## Listed entries

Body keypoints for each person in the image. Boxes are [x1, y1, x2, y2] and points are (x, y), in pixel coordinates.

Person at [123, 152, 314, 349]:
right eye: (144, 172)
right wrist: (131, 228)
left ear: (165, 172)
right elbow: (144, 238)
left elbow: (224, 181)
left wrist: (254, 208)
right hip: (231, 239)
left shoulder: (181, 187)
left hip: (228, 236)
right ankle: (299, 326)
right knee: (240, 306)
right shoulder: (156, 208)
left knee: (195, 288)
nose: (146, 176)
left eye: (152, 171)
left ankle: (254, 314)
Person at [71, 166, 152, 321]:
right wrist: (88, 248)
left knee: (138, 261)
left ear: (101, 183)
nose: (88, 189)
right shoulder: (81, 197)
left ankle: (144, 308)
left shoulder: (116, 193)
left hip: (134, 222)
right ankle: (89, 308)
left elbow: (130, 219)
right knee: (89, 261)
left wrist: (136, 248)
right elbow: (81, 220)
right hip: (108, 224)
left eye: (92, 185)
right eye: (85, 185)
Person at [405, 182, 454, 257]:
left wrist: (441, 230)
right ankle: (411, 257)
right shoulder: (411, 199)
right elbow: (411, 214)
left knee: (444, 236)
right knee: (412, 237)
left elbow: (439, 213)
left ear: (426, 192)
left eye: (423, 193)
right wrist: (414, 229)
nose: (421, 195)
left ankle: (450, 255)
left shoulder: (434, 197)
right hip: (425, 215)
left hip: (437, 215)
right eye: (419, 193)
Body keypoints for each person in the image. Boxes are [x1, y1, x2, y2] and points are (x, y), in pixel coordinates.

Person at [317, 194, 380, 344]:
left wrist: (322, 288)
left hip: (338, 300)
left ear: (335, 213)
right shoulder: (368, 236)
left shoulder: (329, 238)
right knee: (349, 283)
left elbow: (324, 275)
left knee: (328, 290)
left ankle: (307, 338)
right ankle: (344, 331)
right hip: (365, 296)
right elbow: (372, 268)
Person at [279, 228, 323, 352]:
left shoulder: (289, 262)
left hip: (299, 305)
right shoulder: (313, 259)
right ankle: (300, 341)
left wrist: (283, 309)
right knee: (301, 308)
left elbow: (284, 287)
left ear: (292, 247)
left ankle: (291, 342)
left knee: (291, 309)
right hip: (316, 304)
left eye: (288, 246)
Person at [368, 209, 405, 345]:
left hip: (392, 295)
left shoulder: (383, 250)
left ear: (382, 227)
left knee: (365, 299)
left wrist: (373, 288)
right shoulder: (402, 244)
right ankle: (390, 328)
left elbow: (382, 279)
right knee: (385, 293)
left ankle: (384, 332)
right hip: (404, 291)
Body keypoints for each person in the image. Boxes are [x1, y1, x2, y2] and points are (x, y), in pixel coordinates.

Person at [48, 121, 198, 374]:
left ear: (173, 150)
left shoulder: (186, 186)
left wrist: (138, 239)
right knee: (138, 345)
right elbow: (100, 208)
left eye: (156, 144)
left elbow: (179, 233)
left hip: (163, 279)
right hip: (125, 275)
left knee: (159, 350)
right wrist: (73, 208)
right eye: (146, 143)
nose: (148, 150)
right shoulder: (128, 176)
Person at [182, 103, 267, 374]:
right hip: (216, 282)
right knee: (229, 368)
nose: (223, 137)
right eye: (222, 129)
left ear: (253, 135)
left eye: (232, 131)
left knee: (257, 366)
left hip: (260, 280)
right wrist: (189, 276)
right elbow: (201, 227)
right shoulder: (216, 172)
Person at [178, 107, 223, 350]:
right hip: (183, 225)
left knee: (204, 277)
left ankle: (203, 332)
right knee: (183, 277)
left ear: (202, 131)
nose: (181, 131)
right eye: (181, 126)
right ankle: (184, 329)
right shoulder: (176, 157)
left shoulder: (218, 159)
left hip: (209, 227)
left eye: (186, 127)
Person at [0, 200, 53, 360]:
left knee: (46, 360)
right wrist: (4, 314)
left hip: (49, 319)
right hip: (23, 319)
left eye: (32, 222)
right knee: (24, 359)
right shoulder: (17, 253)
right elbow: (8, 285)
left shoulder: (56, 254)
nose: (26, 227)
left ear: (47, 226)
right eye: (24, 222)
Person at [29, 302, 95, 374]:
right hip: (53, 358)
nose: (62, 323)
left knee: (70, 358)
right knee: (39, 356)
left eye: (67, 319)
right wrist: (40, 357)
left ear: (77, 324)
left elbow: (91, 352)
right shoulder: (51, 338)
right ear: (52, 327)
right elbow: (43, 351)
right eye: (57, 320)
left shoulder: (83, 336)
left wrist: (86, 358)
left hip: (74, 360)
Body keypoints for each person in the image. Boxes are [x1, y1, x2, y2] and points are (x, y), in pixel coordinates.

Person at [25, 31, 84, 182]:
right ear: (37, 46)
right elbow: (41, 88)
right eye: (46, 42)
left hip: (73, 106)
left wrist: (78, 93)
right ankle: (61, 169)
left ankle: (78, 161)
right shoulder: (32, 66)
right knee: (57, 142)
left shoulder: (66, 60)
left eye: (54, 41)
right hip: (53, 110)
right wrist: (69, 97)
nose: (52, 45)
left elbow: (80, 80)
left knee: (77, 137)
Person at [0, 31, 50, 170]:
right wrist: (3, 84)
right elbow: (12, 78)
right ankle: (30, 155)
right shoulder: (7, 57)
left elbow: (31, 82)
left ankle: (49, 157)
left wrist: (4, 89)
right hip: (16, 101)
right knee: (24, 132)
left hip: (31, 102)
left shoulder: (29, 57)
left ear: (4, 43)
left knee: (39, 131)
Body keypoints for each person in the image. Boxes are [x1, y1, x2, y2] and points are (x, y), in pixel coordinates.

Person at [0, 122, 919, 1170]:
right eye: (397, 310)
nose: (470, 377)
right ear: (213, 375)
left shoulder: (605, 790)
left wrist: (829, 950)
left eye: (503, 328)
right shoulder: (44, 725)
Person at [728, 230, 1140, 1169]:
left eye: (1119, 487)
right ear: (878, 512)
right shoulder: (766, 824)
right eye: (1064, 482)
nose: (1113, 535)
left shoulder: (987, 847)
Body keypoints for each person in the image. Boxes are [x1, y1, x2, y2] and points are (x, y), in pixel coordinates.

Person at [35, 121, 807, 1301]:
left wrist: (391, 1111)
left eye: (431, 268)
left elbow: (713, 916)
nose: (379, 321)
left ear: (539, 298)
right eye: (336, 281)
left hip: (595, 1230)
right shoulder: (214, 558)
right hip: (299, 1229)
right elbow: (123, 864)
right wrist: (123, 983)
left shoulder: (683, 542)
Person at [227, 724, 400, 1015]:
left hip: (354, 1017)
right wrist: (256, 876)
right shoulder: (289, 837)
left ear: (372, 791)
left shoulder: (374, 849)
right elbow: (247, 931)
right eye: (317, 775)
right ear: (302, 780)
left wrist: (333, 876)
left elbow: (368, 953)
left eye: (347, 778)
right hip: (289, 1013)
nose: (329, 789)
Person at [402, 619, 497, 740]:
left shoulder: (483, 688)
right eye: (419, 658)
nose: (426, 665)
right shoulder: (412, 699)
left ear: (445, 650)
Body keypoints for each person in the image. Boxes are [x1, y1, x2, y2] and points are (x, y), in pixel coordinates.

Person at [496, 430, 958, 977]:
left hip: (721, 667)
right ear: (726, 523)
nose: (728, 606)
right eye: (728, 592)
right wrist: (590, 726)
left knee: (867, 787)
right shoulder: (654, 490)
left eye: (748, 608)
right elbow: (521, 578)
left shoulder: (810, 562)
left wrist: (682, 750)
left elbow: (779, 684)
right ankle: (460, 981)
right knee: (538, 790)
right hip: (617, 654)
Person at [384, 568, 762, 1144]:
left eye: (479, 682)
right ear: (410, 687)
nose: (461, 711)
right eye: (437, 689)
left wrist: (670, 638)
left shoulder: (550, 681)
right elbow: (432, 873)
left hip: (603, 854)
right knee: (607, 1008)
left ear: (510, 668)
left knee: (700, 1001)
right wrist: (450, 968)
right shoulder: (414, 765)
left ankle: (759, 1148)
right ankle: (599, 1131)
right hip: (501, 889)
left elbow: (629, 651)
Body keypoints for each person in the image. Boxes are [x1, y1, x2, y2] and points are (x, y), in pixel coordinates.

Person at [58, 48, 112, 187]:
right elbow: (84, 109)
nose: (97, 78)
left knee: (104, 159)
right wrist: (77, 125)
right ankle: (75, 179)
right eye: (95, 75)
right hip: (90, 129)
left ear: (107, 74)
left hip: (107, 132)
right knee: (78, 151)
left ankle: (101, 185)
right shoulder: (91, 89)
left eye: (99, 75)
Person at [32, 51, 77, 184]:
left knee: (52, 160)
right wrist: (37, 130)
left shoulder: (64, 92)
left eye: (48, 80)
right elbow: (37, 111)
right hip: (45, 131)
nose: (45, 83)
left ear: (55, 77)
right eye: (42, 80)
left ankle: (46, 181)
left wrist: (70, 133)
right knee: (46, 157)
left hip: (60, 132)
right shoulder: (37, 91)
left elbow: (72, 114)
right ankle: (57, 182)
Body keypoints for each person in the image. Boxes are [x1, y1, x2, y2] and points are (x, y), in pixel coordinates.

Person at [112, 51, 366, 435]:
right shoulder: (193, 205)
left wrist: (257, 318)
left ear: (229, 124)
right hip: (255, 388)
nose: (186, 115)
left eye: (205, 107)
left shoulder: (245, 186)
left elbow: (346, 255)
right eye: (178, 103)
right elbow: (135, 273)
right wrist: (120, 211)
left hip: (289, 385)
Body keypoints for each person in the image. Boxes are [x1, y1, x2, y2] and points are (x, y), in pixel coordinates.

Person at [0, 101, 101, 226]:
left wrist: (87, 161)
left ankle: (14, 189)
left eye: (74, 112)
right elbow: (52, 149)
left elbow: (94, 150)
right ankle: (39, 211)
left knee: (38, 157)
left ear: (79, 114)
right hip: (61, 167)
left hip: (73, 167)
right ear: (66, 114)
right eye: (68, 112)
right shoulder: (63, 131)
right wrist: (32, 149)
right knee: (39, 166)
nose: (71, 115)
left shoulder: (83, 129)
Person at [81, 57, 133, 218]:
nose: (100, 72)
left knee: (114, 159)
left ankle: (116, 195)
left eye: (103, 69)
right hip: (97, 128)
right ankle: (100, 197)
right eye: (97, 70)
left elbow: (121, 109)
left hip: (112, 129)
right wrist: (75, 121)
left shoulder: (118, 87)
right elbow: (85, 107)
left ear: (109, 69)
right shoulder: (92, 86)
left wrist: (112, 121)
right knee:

## The task
Give again exactly, and only, the lines above starting at the one with "right wrist: (450, 968)" and ending at the one with "left hip: (289, 385)".

## Solution to this problem
right wrist: (450, 968)
right shoulder: (414, 765)
left ankle: (759, 1148)
right ankle: (599, 1131)
right hip: (501, 889)
left elbow: (629, 651)
Body keypoints for each person in the image. Boxes are [x1, y1, x2, y2] and points are (x, y), in pixel coordinates.

Person at [58, 48, 112, 187]:
right elbow: (84, 109)
nose: (97, 78)
left knee: (104, 159)
right wrist: (77, 125)
right ankle: (75, 179)
right eye: (95, 75)
right hip: (90, 129)
left ear: (107, 74)
left hip: (107, 132)
right knee: (78, 151)
left ankle: (101, 185)
right shoulder: (91, 89)
left eye: (99, 75)
Person at [32, 51, 77, 184]:
left knee: (52, 160)
right wrist: (37, 130)
left shoulder: (64, 92)
left eye: (48, 80)
right elbow: (37, 111)
right hip: (45, 131)
nose: (45, 83)
left ear: (55, 77)
right eye: (42, 80)
left ankle: (46, 181)
left wrist: (70, 133)
right knee: (46, 157)
left hip: (60, 132)
right shoulder: (37, 91)
left elbow: (72, 114)
right ankle: (57, 182)
Body keypoints for each person in the image. Boxes are [x1, y1, x2, y2] and points are (x, y), in pixel coordinates.

Person at [112, 51, 366, 435]:
right shoulder: (193, 205)
left wrist: (257, 318)
left ear: (229, 124)
right hip: (255, 388)
nose: (186, 115)
left eye: (205, 107)
left shoulder: (245, 186)
left elbow: (346, 255)
right eye: (178, 103)
right elbow: (135, 273)
right wrist: (120, 211)
left hip: (289, 385)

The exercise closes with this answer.